I will, in fact, it has. I heard of a guy who downloaded a game with
Starforce (X3 reunion I think), and after reading all the stuff he had
to do to be able to play it (like, run a program that would disable the
CDRom unit, restart, change registry, etc), he just decided to go ahead
and buy the game, and he's been happily playing it since then.

[Wolfing]

Well, they don't really *have to*, I mean, how many companies have you
seen that have released patch so people can play their old DOS games,
or even some Win95 that just won't work now.
When a game is released, it shows what platforms it runs on in the box.
It's only because of Microsoft's doing that we're still able to run
(most) games that were done for previous versions of Windows, but we
shouldn't assume that game companies are obligated to make their
products work on whatever MS wants to do.

[het.d...@googlemail.com]

As someone who's reversed loads of Starforce titles, nearly everything about what you've written is complete crap. Starforce simply doesn't work that way at all. There is no call from the game code to Starforce, or at least, it actually doesn't work that way. You should really learn how it works before talking crap. Here's a pointer for you... How do you think the encrypted SFFS files work?! Why do you think that padding file existed???!? Answer these questions and you'll be a step closer to understanding the VM coding of Starforce.

[Jakoby Lastrev]

On Saturday, October 13, 2018 at 7:23:35 PM UTC, het.d...@googlemail.com wrote:
> As someone who's reversed loads of Starforce titles, nearly everything about what you've written is complete crap. Starforce simply doesn't work that way at all. There is no call from the game code to Starforce, or at least, it actually doesn't work that way. You should really learn how it works before talking crap. Here's a pointer for you... How do you think the encrypted SFFS files work?! Why do you think that padding file existed???!? Answer these questions and you'll be a step closer to understanding the VM coding of Starforce.

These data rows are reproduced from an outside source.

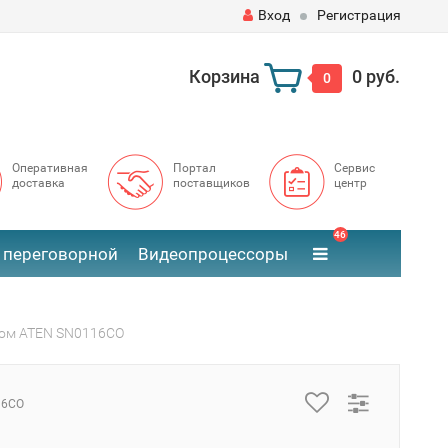
Вход
Регистрация
Корзина
0 руб.
0
Оперативная
Портал
Сервис
доставка
поставщиков
центр
46
 переговорной
Видеопроцессоры
сом ATEN SN0116CO
16CO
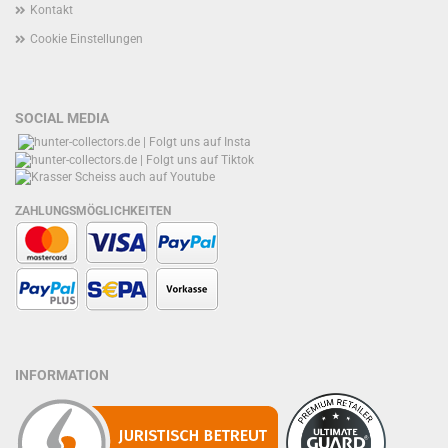
Kontakt
Cookie Einstellungen
SOCIAL MEDIA
ZAHLUNGSMÖGLICHKEITEN
INFORMATION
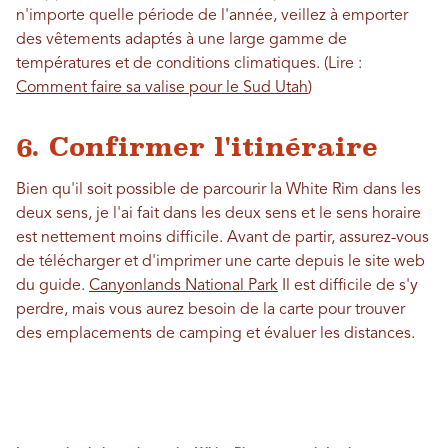
n'importe quelle période de l'année, veillez à emporter
des vêtements adaptés à une large gamme de
températures et de conditions climatiques. (Lire :
Comment faire sa valise pour le Sud Utah
)
6. Confirmer l'itinéraire
Bien qu'il soit possible de parcourir la White Rim dans les
deux sens, je l'ai fait dans les deux sens et le sens horaire
est nettement moins difficile. Avant de partir, assurez-vous
de télécharger et d'imprimer une carte depuis le site web
du guide.
Canyonlands National Park
Il est difficile de s'y
perdre, mais vous aurez besoin de la carte pour trouver
des emplacements de camping et évaluer les distances.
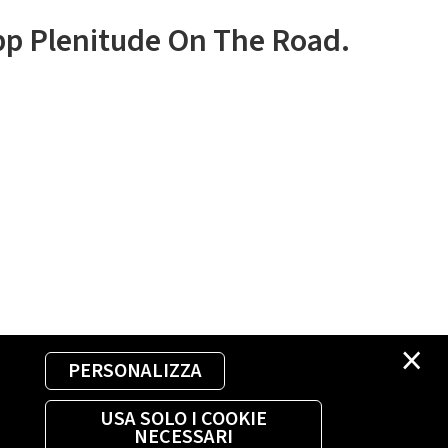
app Plenitude On The Road.
×
PERSONALIZZA
USA SOLO I COOKIE
NECESSARI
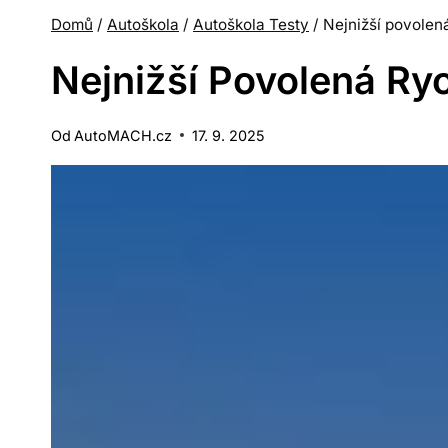
Domů
/
Autoškola
/
Autoškola Testy
/
Nejnižší povolená
Nejnižší Povolená Ryc
Od
AutoMACH.cz
17. 9. 2025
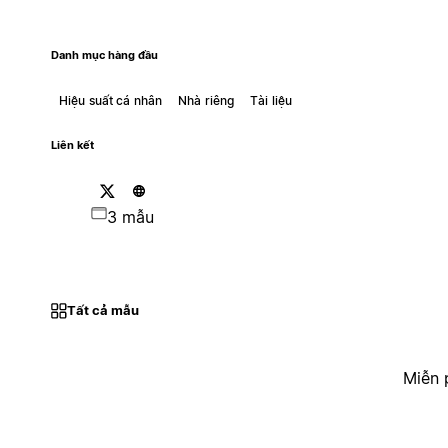
Danh mục hàng đầu
Hiệu suất cá nhân
Nhà riêng
Tài liệu
Liên kết
3 mẫu
Tất cả mẫu
Miễn 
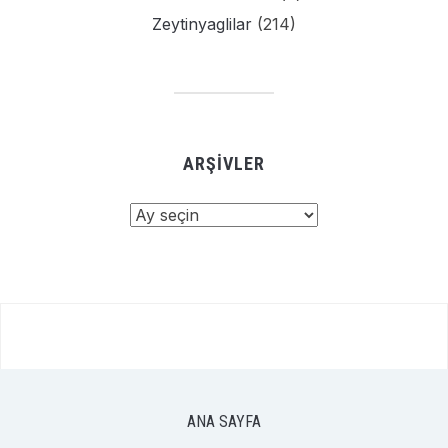
Zeytinyaglilar
(214)
ARŞIVLER
Arşivler
ANA SAYFA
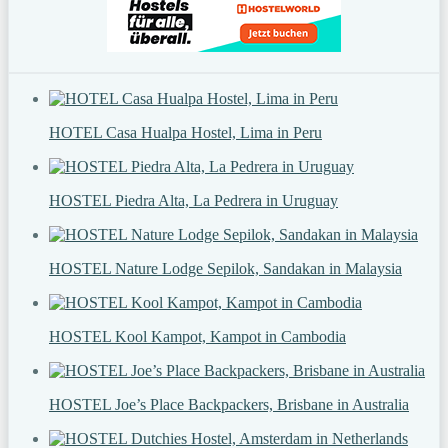
HOTEL Casa Hualpa Hostel, Lima in Peru
HOSTEL Piedra Alta, La Pedrera in Uruguay
HOSTEL Nature Lodge Sepilok, Sandakan in Malaysia
HOSTEL Kool Kampot, Kampot in Cambodia
HOSTEL Joe’s Place Backpackers, Brisbane in Australia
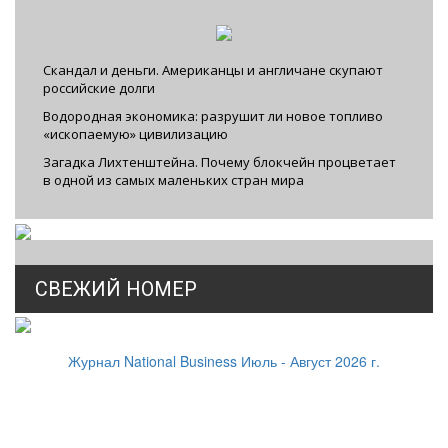
Скандал и деньги. Американцы и англичане скупают
российские долги
Водородная экономика: разрушит ли новое топливо
«ископаемую» цивилизацию
Загадка Лихтенштейна. Почему блокчейн процветает
в одной из самых маленьких стран мира
СВЕЖИЙ НОМЕР
Журнал National Business Июль - Август 2026 г.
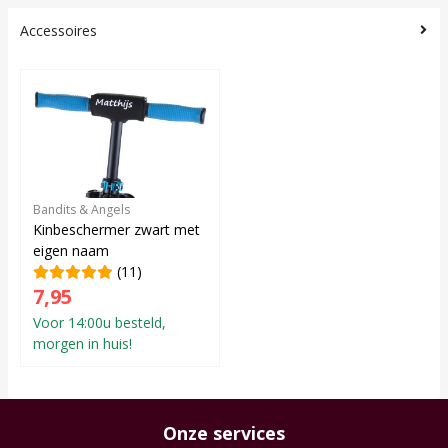
Accessoires
Bandits & Angels
Kinbeschermer zwart met
eigen naam
(11)
7,95
Voor 14:00u besteld,
morgen in huis!
Onze services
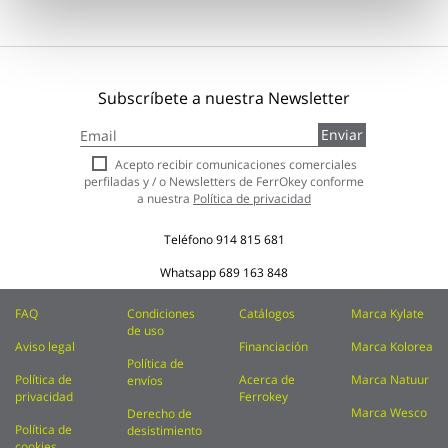
Subscríbete a nuestra Newsletter
Inscríbase
Enviar
a
nuestro
Acepto recibir comunicaciones comerciales
boletín
perfiladas y / o Newsletters de FerrOkey conforme
de
a nuestra
Política de privacidad
noticias:
Teléfono
914 815 681
Whatsapp
689 163 848
FAQ
Condiciones
Catálogos
Marca Kylate
de uso
Aviso legal
Financiación
Marca Kolorea
Política de
Política de
Acerca de
Marca Natuur
envíos
privacidad
Ferrokey
Marca Wesco
Derecho de
Política de
desistimiento
cookies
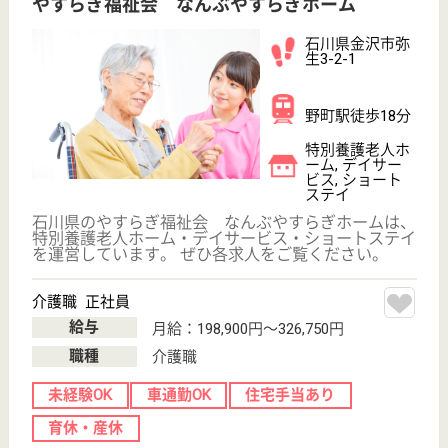
特別養護老人ホ
ーム, デイサー
ビス, ショート
ステイ
金沢市西部地域の高齢者の方を対象にした地域密着の
特別養護老人ホームです。安全・安心で豊かな毎日を
お手伝い◎職種間の連携抜群！働きやすい環境です◎
施設外の研修にも参加しやすい勤務体制作りをしてい
ます☆資格取得支援制度あり。一部資格の取得費用を
補助◎住宅・子育て支援等の手当が充実しています☆
介護職 正社員(日勤のみ)
給与
月給：236,300円〜
職種
介護職
無資格可
未経験OK
賞与4か月以上
育休・産休
WEB問合せ
詳細を見る
介護職 正社員
給与
月給：179,200円〜258,150円
職種
介護職
無資格可
車通勤OK
住宅手当あり
育休・産休
WEB問合せ
詳細を見る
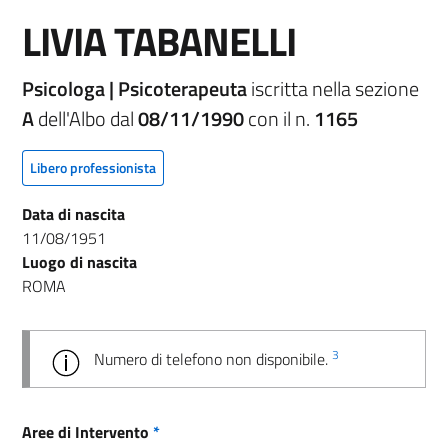
LIVIA TABANELLI
Psicologa | Psicoterapeuta
iscritta nella sezione
A
dell'Albo dal
08/11/1990
con il n.
1165
Libero professionista
Data di nascita
11/08/1951
Luogo di nascita
ROMA
3
Numero di telefono non disponibile.
Aree di Intervento
*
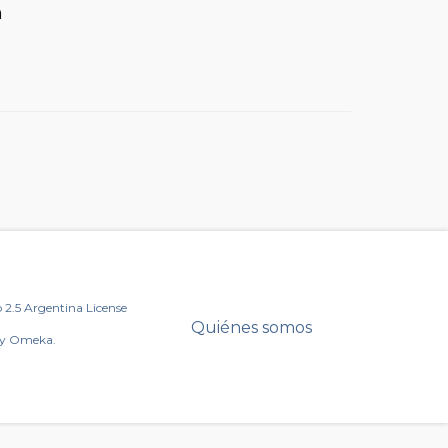
n
2.5 Argentina License
Quiénes somos
by Omeka.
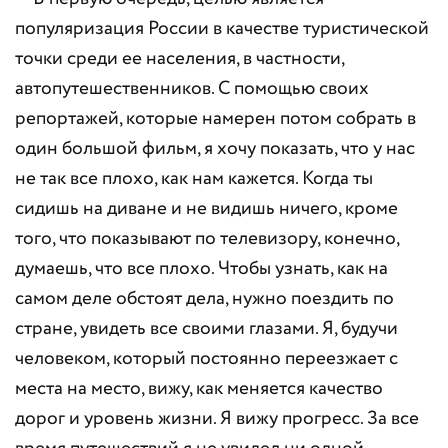
популяризация России в качестве туристической
точки среди ее населения, в частности,
автопутешественников. С помощью своих
репортажей, которые намерен потом собрать в
один большой фильм, я хочу показать, что у нас
не так все плохо, как нам кажется. Когда ты
сидишь на диване и не видишь ничего, кроме
того, что показывают по телевизору, конечно,
думаешь, что все плохо. Чтобы узнать, как на
самом деле обстоят дела, нужно поездить по
стране, увидеть все своими глазами. Я, будучи
человеком, который постоянно переезжает с
места на место, вижу, как меняется качество
дорог и уровень жизни. Я вижу прогресс. За все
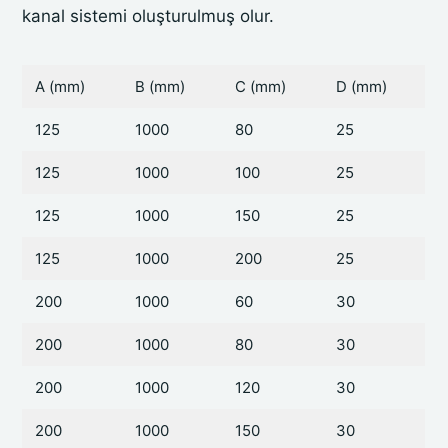
kanal sistemi oluşturulmuş olur.
A (mm)
B (mm)
C (mm)
D (mm)
125
1000
80
25
125
1000
100
25
125
1000
150
25
125
1000
200
25
200
1000
60
30
200
1000
80
30
200
1000
120
30
200
1000
150
30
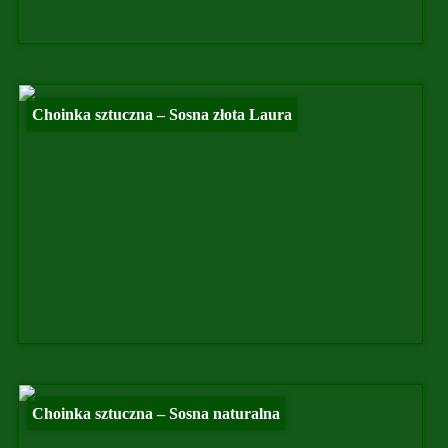
Choinka sztuczna – Sosna złota Laura
Choinka sztuczna – Sosna naturalna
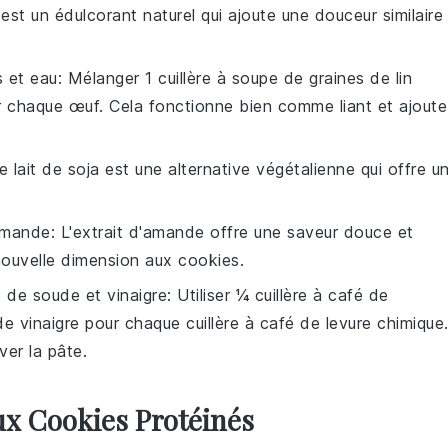
 est un édulcorant naturel qui ajoute une douceur similaire
s et eau
: Mélanger 1 cuillère à soupe de graines de lin
r chaque œuf. Cela fonctionne bien comme liant et ajoute
Le lait de soja est une alternative végétalienne qui offre u
'amande
: L'extrait d'amande offre une saveur douce et
nouvelle dimension aux cookies.
 de soude et vinaigre
: Utiliser ¼ cuillère à café de
e vinaigre pour chaque cuillère à café de levure chimique
ver la pâte.
ux Cookies Protéinés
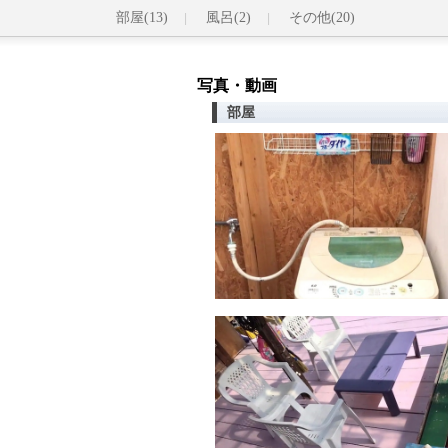
部屋(13)
風呂(2)
その他(20)
写真・動画
部屋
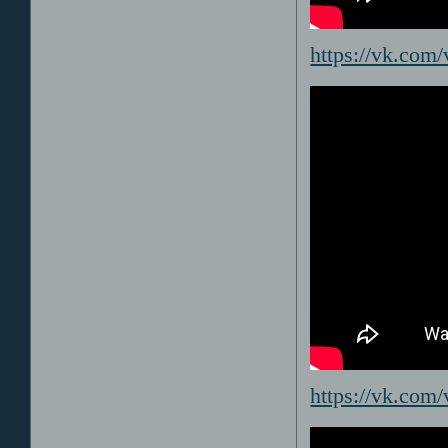
https://vk.co
https://vk.co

This is a bit of a long shot replying to an old ass thread, but is there a known way to bypass ActControl, a fork of SF5?

[Julian]

On Saturday, February 4, 2006 at 6:39:13 PM UTC-6, Nostromo wrote:
> Just curious...why is it so difficult for hackers to rip it out when they
> are making the no-cd exes? Is it that pervasive & intrusive across the
> entire software, or is there another reason...?

> --
> A killfile is a friend for life.
> Replace 'spamfree' with the other word for 'maze' to reply via email.

There weren't any hacks because all the hackers got their stimulus checks and were able to pay for the game.

[Spalls Hurgenson]

On Thu, 3 Aug 2023 19:12:41 -0700 (PDT), Jakoby Lastrev
<card...@outlook.com> wrote:

>On Saturday, October 13, 2018 at 7:23:35?PM UTC, het.d...@googlemail.com wrote:
>> As someone who's reversed loads of Starforce titles, nearly everything about what you've written is complete crap. Starforce simply doesn't work that way at all. There is no call from the game code to Starforce, or at least, it actually doesn't work that way. You should really learn how it works before talking crap. Here's a pointer for you... How do you think the encrypted SFFS files work?! Why do you think that padding file existed???!? Answer these questions and you'll be a step closer to understanding the VM coding of Starforce.
>
>This is a bit of a long shot replying to an old ass thread, but is there a known way to bypass ActControl, a fork of SF5?

Never tried myself, but a quick google search says:

] ACTControl
] Activation-based DRM.
] No longer functional as of late 2022 and unactivated games require
] a no-CD patch to bypass the activation check, or use this
] StarForce servers as a workaround.
] https://proactive.star-force.com/2.0/activate.php

That website does require a valid serial number though.

It doesn't bypass the DRM entirely, but it will let you play the games
despite the servers being shut-down.